Web fonts at the crossing - pingswept
http://www.alistapart.com/articles/fonts-at-the-crossing/

======
samdk
The Font Squirrel @font-face generator
(<http://www.fontsquirrel.com/fontface/generator>) which was mentioned in the
article is very very handy if you want to do @font-face replacement. It _just
works_ in every browser I've tried it in (including IE6-8). How many other
"new" CSS features can you say that about?

Just make sure you're using it responsibly and understand how to use the fonts
you're using. Some of the better and more popular @font-face embeddable fonts
like League Gothic and Chunk need to be kept large to be readable and really
shouldn't be used in large blocks of text.

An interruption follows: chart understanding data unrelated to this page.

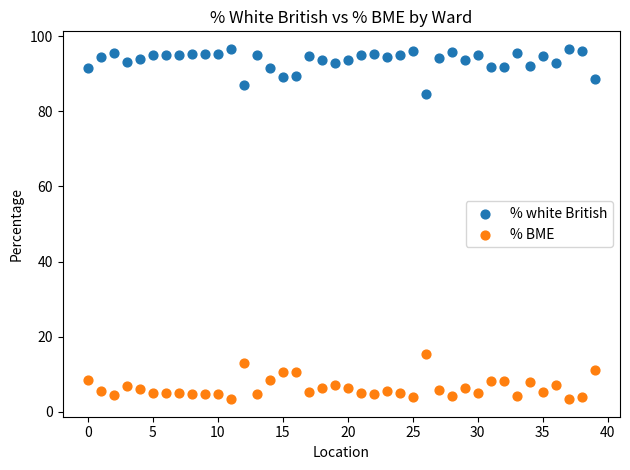

Which series reaches the maximum Y coordinate?

% white British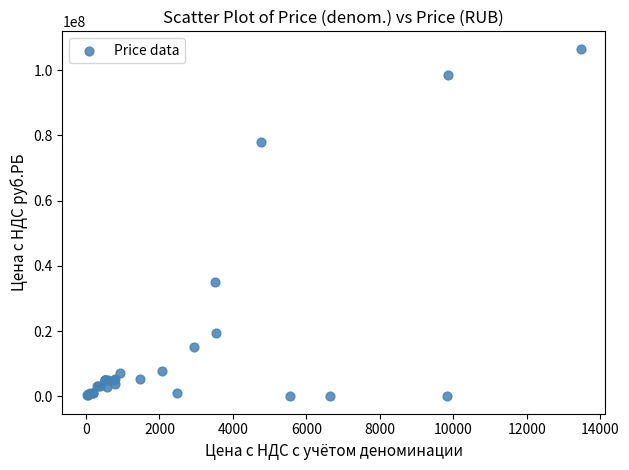

What Y value in the scatter plot is closest to 53280000?

34992000.0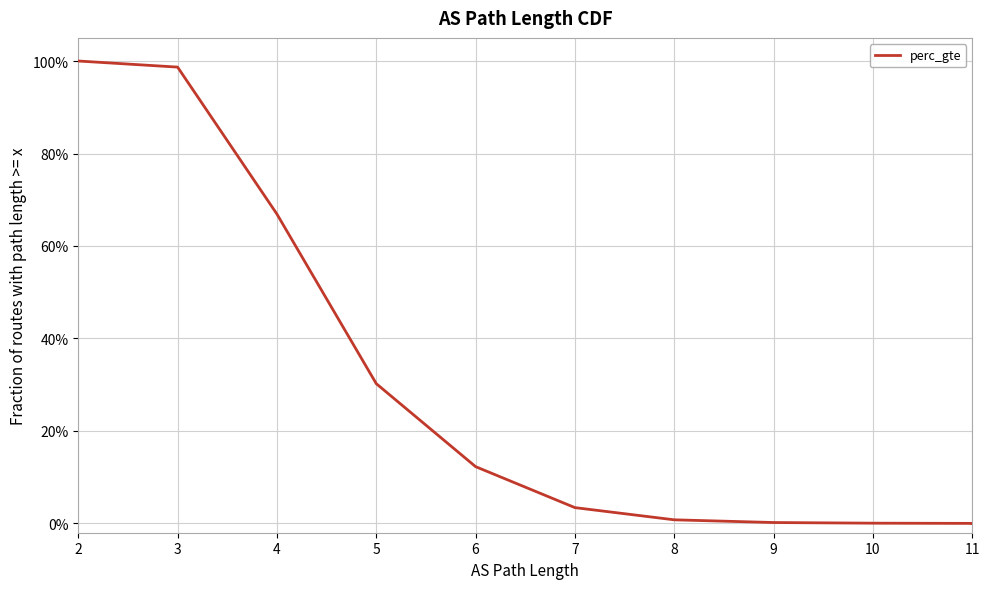

The chart shows a value of 0.7 at 2. True or false?

False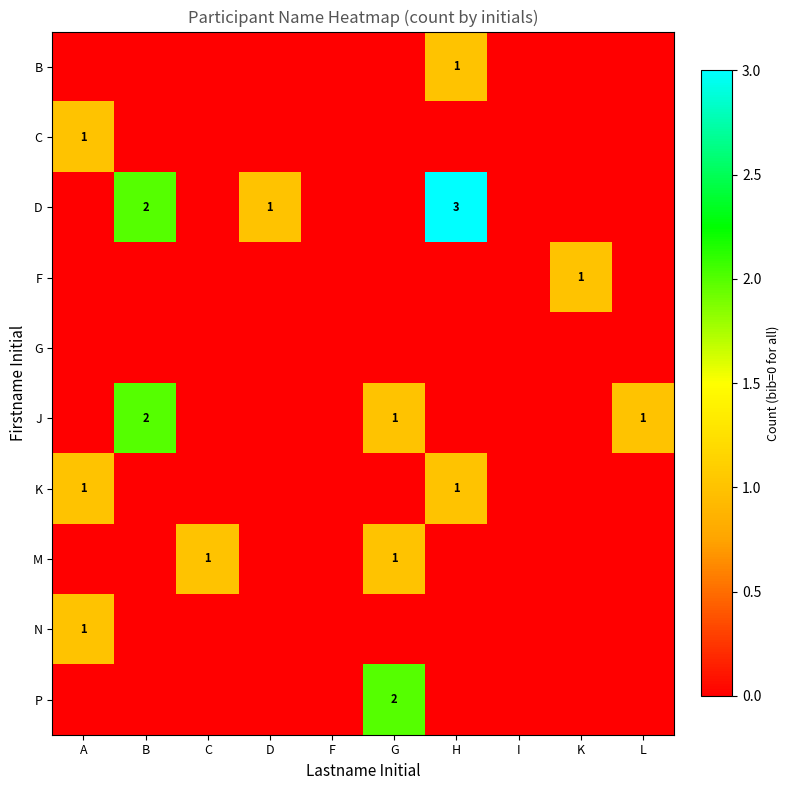

At which label is D closest to 1?

D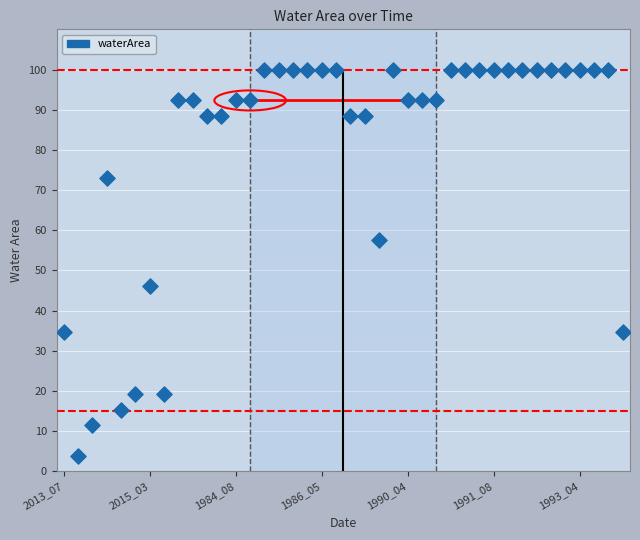

What is the range of Y values (max minus min)?

96.2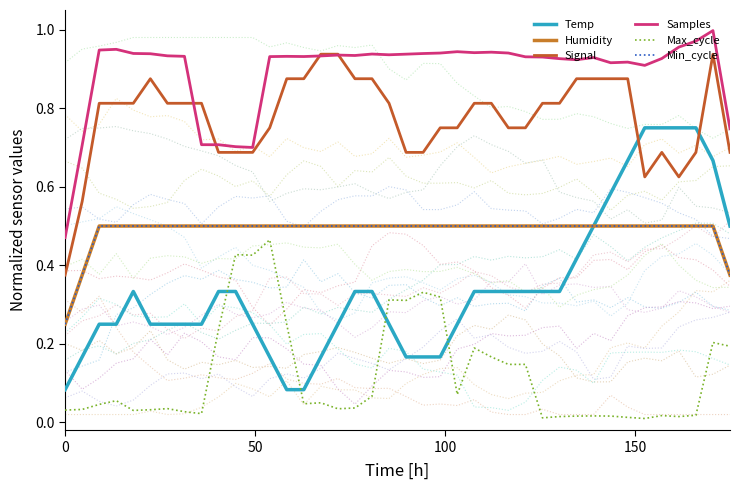

Is it true that Samples equals 0.9 at 150?

True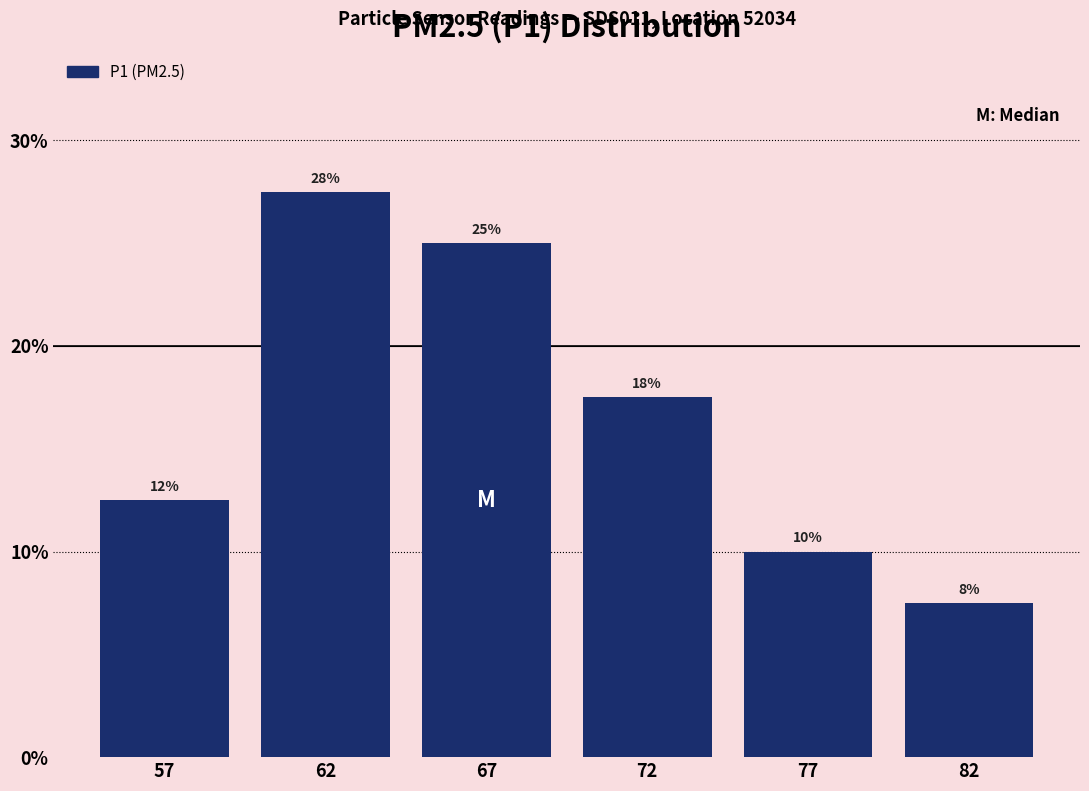

Does the chart contain any negative values?

No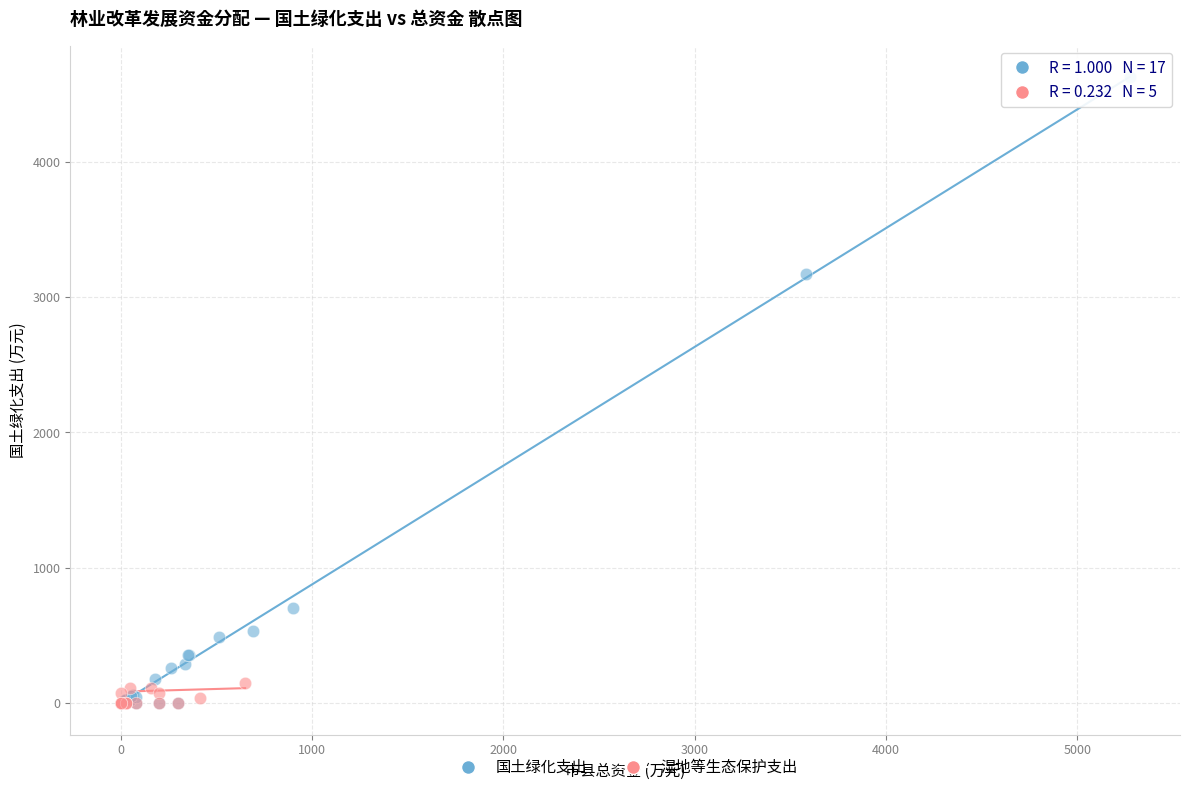

Which series reaches the maximum Y coordinate?

国土绿化支出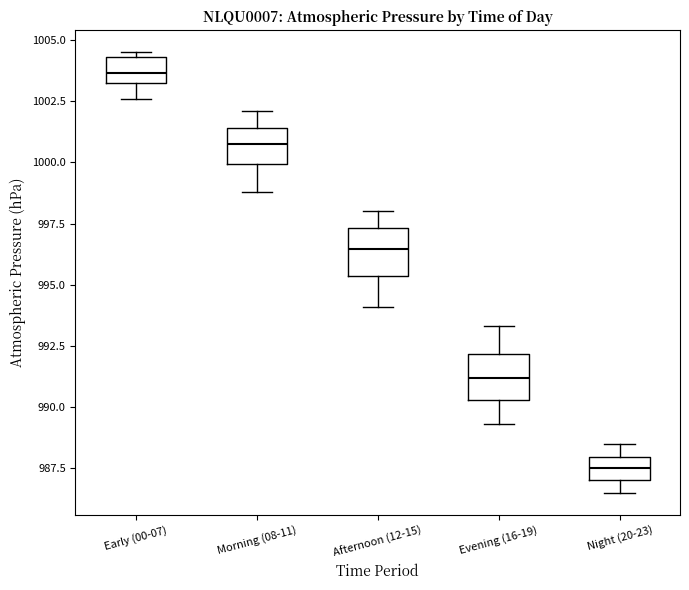

Which box's median line is the lowest?

Night (20-23)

If you're looking for @font-face embeddable fonts, Font Squirrel is again a
good resource (<http://www.fontsquirrel.com/fontface>), and The League of
Movable Type has some more (<http://www.theleagueofmoveabletype.com/>). The
League's fonts are all categorized by use type too, which is helpful if you're
not sure what's a good display (headline) face and what's a good text face.

------
alanh
I take issue with the author's assertion that IE9 / DirectWrite font rendering
is decent. It is not.

Screenshot:
[http://30.media.tumblr.com/tumblr_l4bvoyUBFG1qz8fb2o1_400.pn...](http://30.media.tumblr.com/tumblr_l4bvoyUBFG1qz8fb2o1_400.png)
(More info: [http://aggregated.alanhogan.com/post/719242884/richard-
fink-...](http://aggregated.alanhogan.com/post/719242884/richard-fink-wrote-
in-a-list-apart-the-font))